Data excerpts:
■ ■ ■ ■ ■

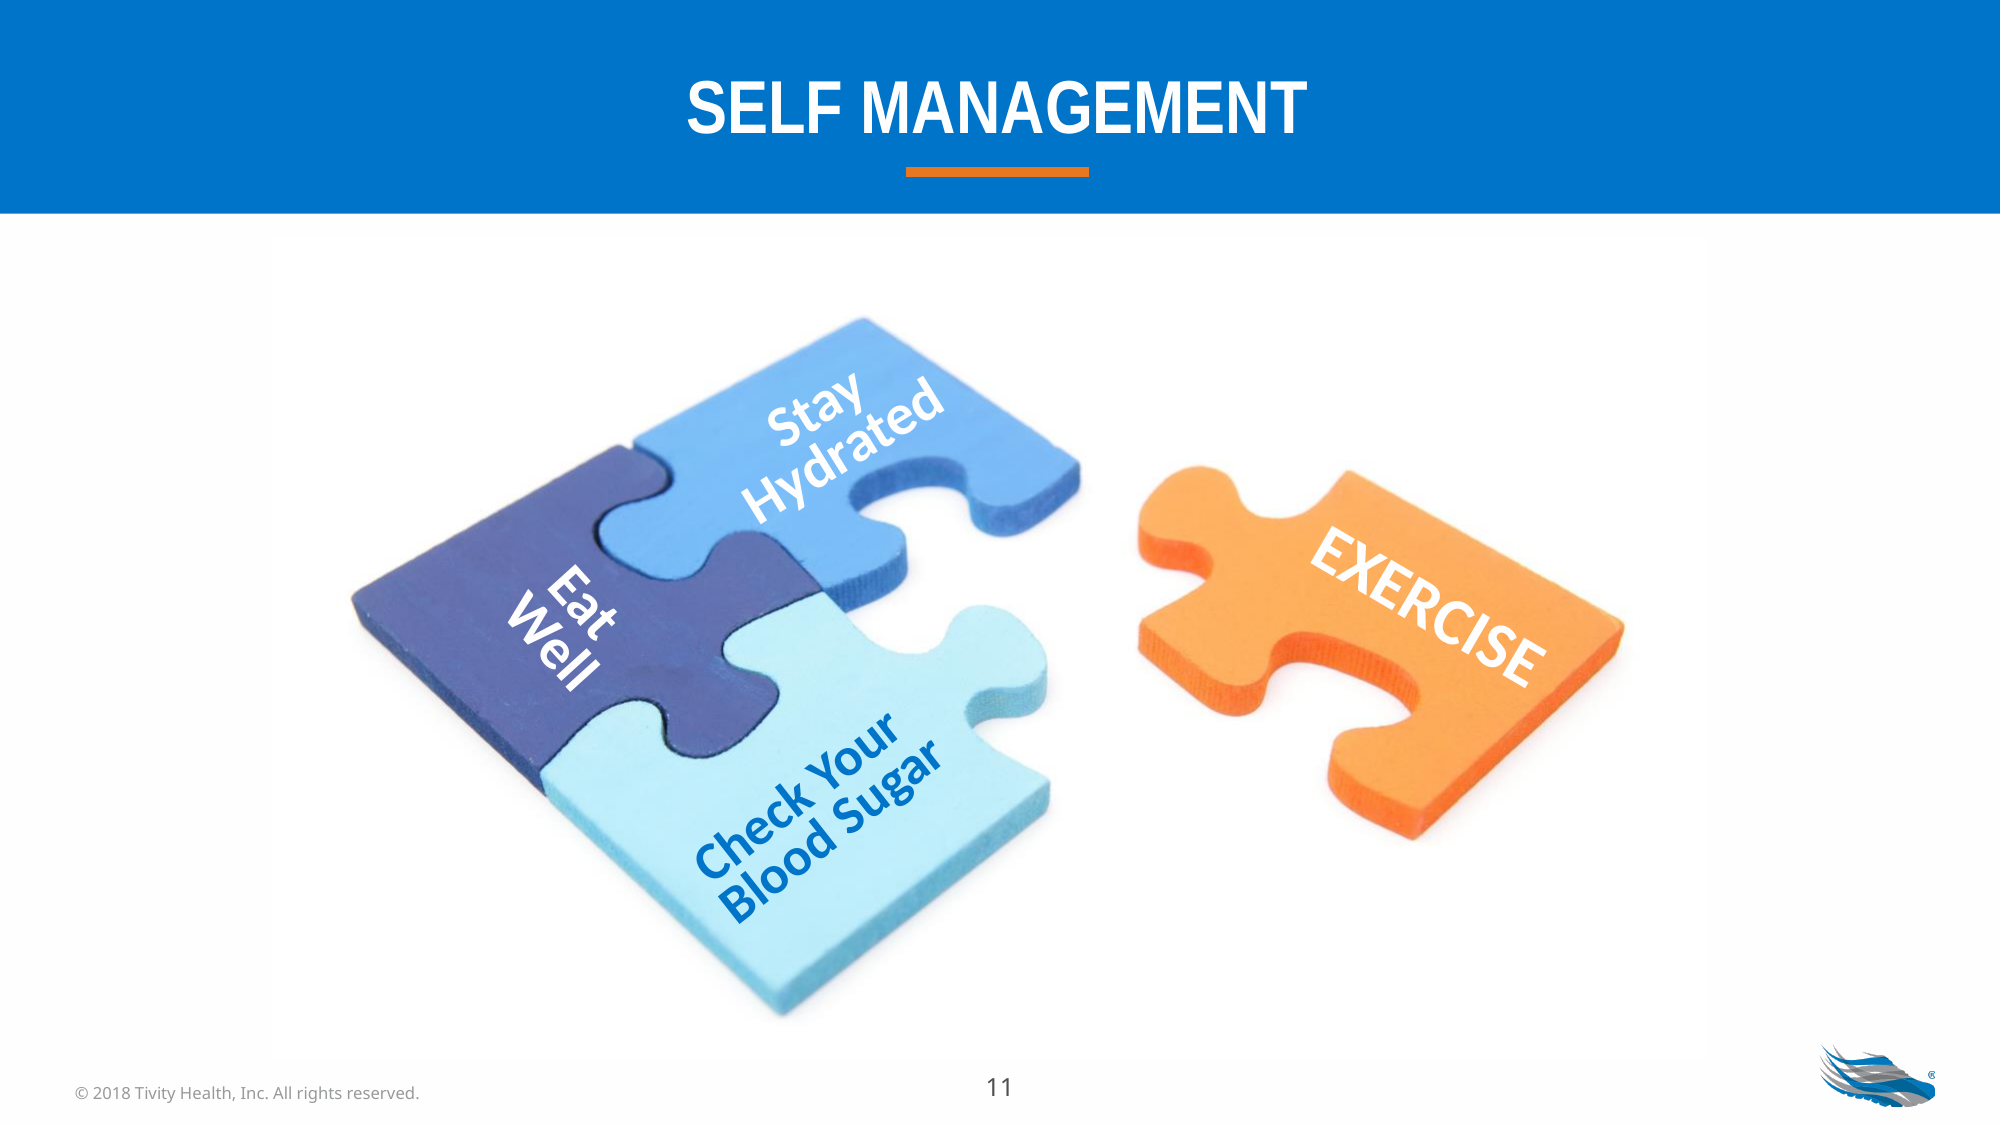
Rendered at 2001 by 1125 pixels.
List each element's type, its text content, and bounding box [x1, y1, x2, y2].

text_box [272, 237, 1708, 1058]
title SELF MANAGEMENT [60, 33, 1935, 186]
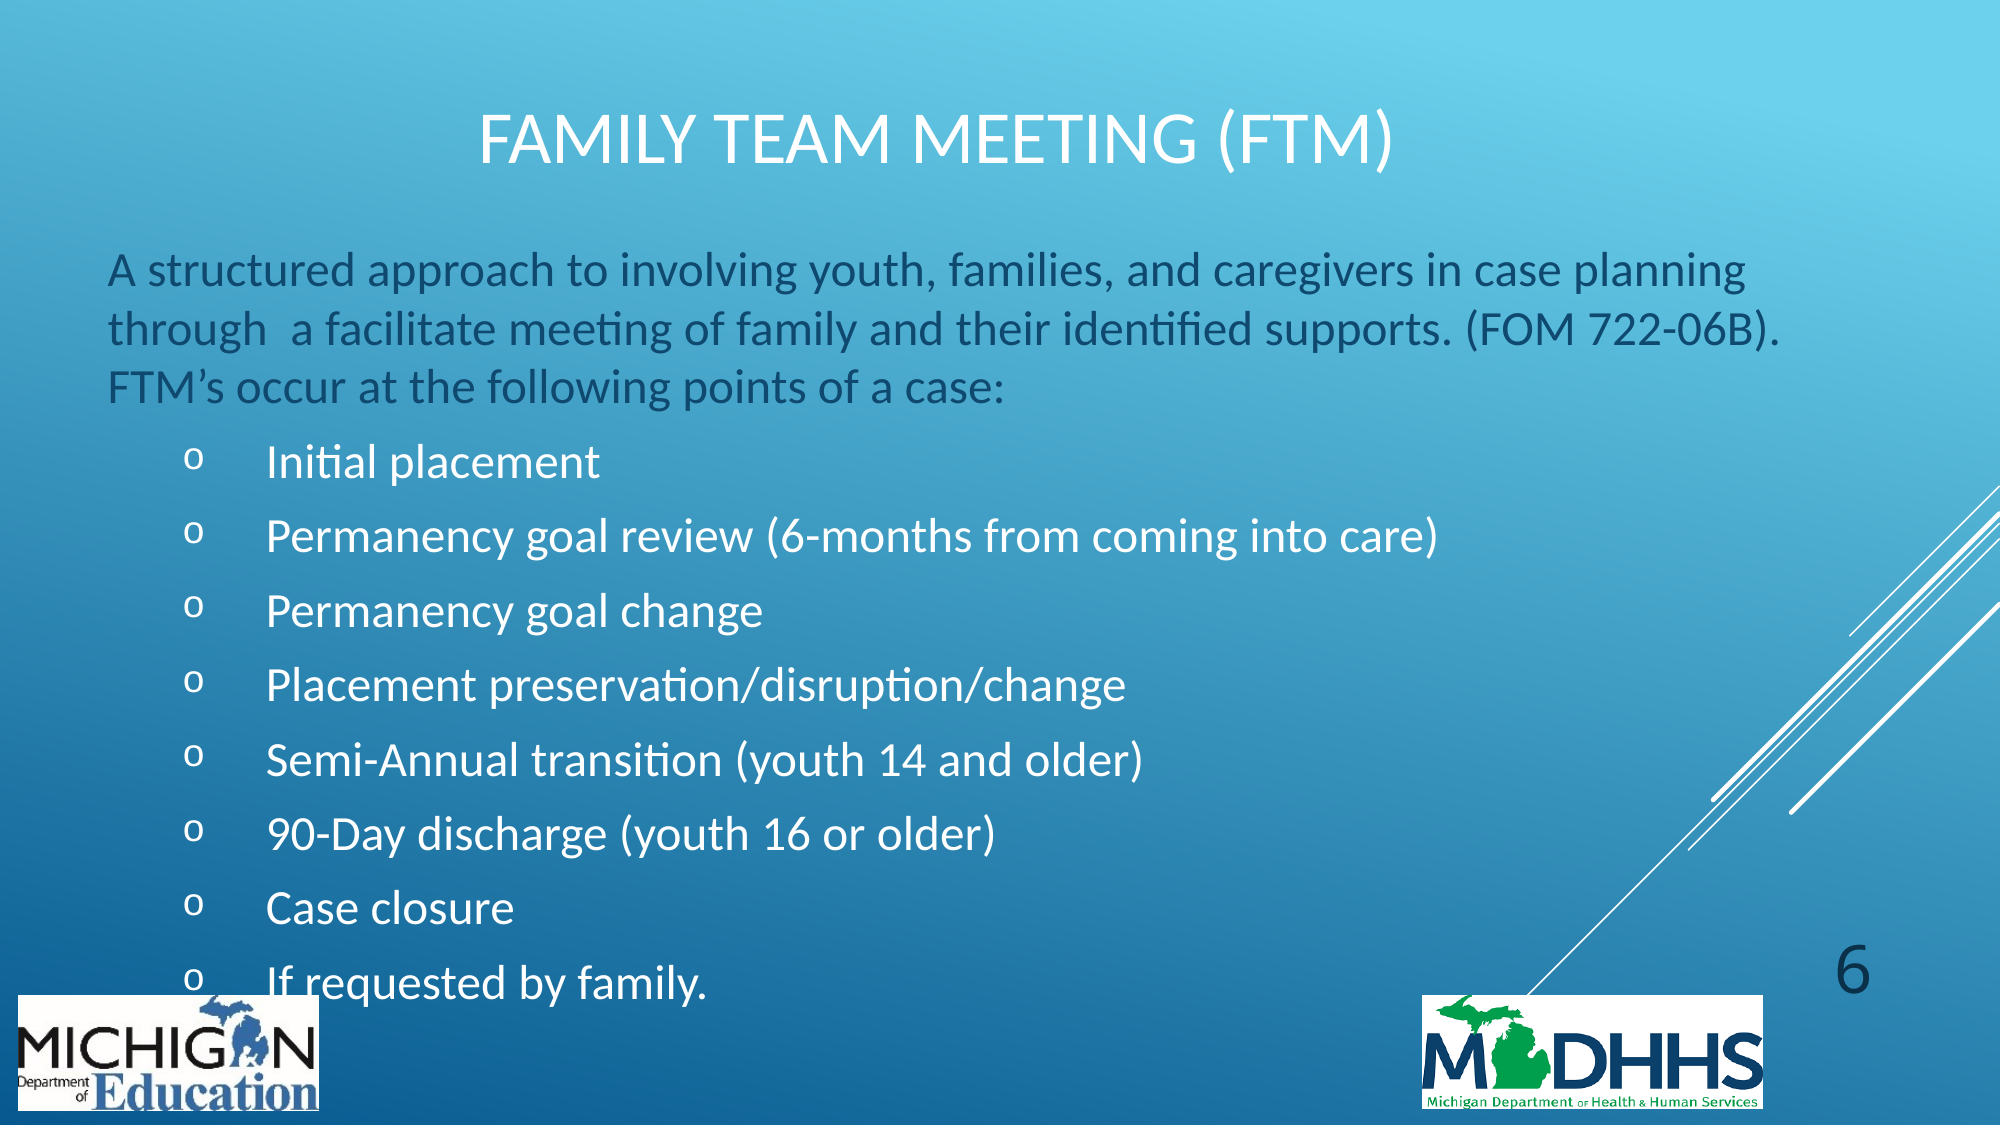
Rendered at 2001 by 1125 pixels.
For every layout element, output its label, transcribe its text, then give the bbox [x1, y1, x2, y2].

list A structured approach to involving youth, families, and caregivers in case planning through a facilitate meeting of family and their identified supports. (FOM 722-06B). FTM’s occur at the following points of a case: Initial placement Permanency goal review (6-months from coming into care) Permanency goal change Placement preservation/disruption/change Semi-Annual transition (youth 14 and older) 90-Day discharge (youth 16 or older) Case closure If requested by family. [92, 229, 1908, 1025]
picture [18, 995, 320, 1111]
slide_number 6 [1700, 915, 1888, 1025]
title Family team meeting (FTM) [112, 36, 1763, 229]
picture [1422, 995, 1763, 1109]
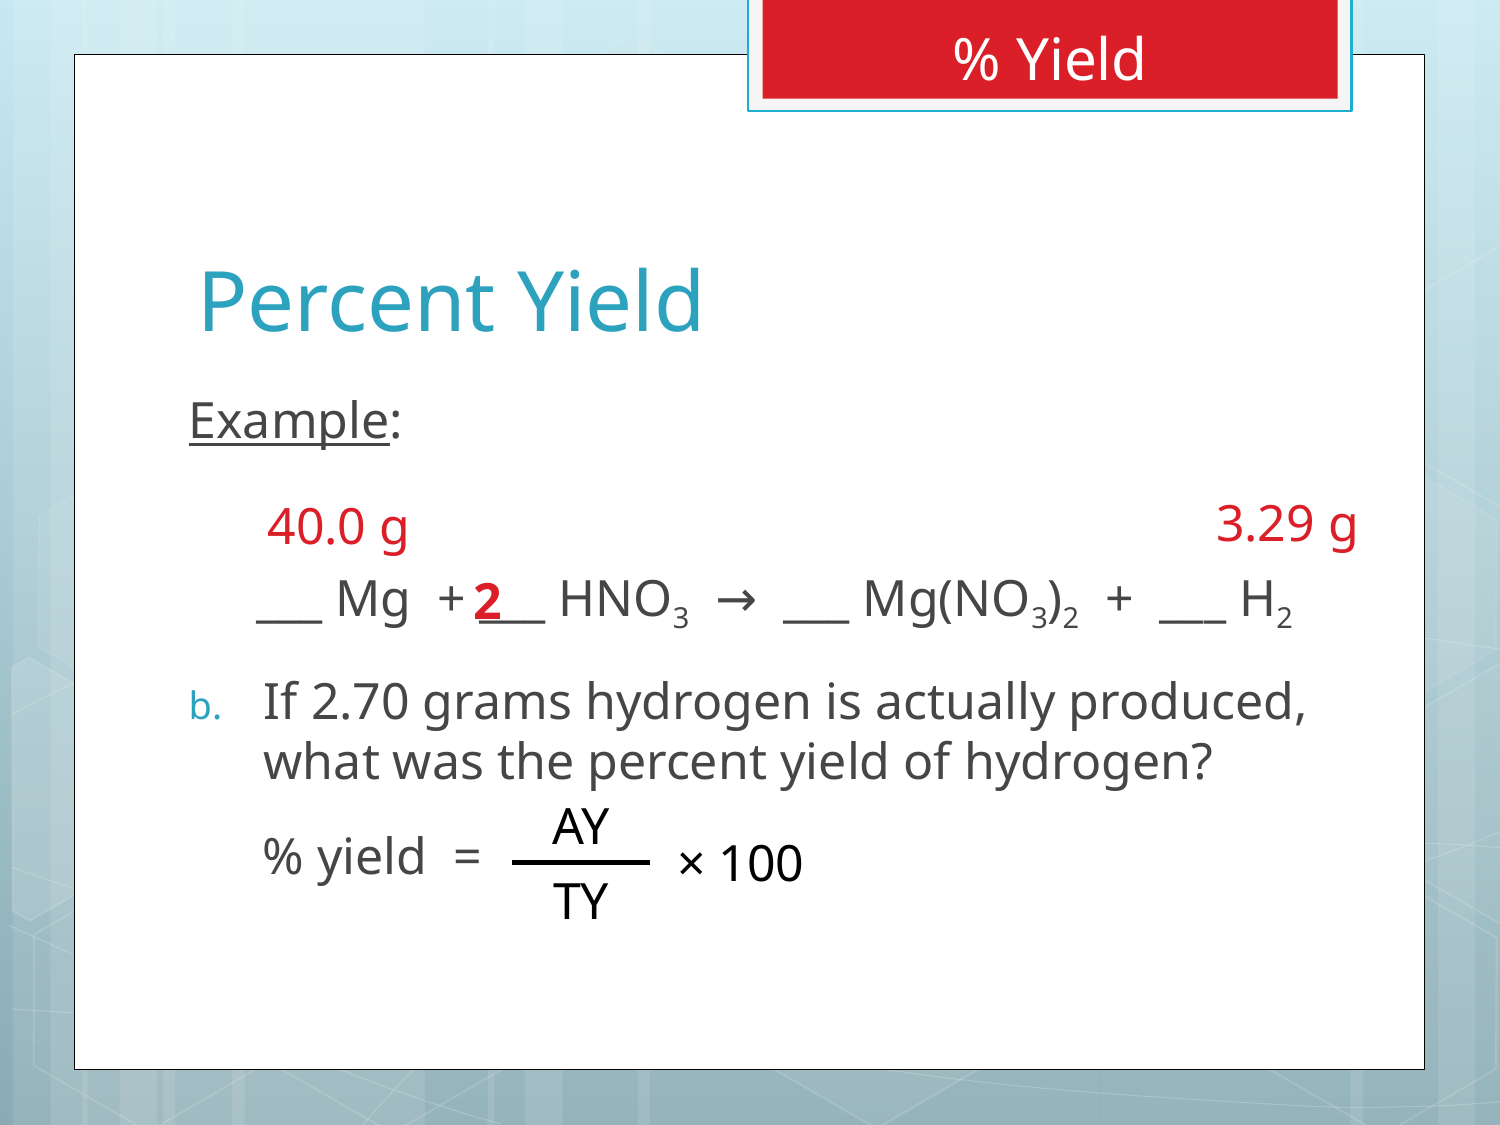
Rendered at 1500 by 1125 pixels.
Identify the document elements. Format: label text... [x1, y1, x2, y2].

text_box 2 [449, 562, 525, 638]
text_box 3.29 g [1200, 483, 1375, 559]
list Example: ___ Mg + ___ HNO3 → ___ Mg(NO3)2 + ___ H2 If 2.70 grams hydrogen is actually produced, what was the percent yield of hydrogen? % yield = [162, 381, 1375, 1088]
title Percent Yield [171, 168, 1324, 357]
text_box × 100 [662, 824, 825, 899]
text_box AY [512, 787, 650, 860]
text_box % Yield [762, 14, 1338, 99]
text_box TY [512, 865, 650, 938]
text_box 40.0 g [251, 486, 427, 562]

■ ■ ■ ■ ■

Required work
Nothing may be altered when you restate the records, but every picture must be dropped.

Answer
Rendered at 2001 by 1125 pixels.
List each element's type, its text content, and bounding box [x1, y1, x2, y2].

text_box [272, 237, 1708, 1058]
title SELF MANAGEMENT [60, 33, 1935, 186]
Rendered at 2001 by 1125 pixels.
For every layout element, output its label, transcribe its text, then give the bbox [x1, y1, x2, y2].

list A structured approach to involving youth, families, and caregivers in case planning through a facilitate meeting of family and their identified supports. (FOM 722-06B). FTM’s occur at the following points of a case: Initial placement Permanency goal review (6-months from coming into care) Permanency goal change Placement preservation/disruption/change Semi-Annual transition (youth 14 and older) 90-Day discharge (youth 16 or older) Case closure If requested by family. [92, 229, 1908, 1025]
picture [18, 995, 320, 1111]
slide_number 6 [1700, 915, 1888, 1025]
title Family team meeting (FTM) [112, 36, 1763, 229]
picture [1422, 995, 1763, 1109]
Rendered at 1500 by 1125 pixels.
Identify the document elements. Format: label text... [x1, y1, x2, y2].

text_box 2 [449, 562, 525, 638]
text_box 3.29 g [1200, 483, 1375, 559]
list Example: ___ Mg + ___ HNO3 → ___ Mg(NO3)2 + ___ H2 If 2.70 grams hydrogen is actually produced, what was the percent yield of hydrogen? % yield = [162, 381, 1375, 1088]
title Percent Yield [171, 168, 1324, 357]
text_box × 100 [662, 824, 825, 899]
text_box AY [512, 787, 650, 860]
text_box % Yield [762, 14, 1338, 99]
text_box TY [512, 865, 650, 938]
text_box 40.0 g [251, 486, 427, 562]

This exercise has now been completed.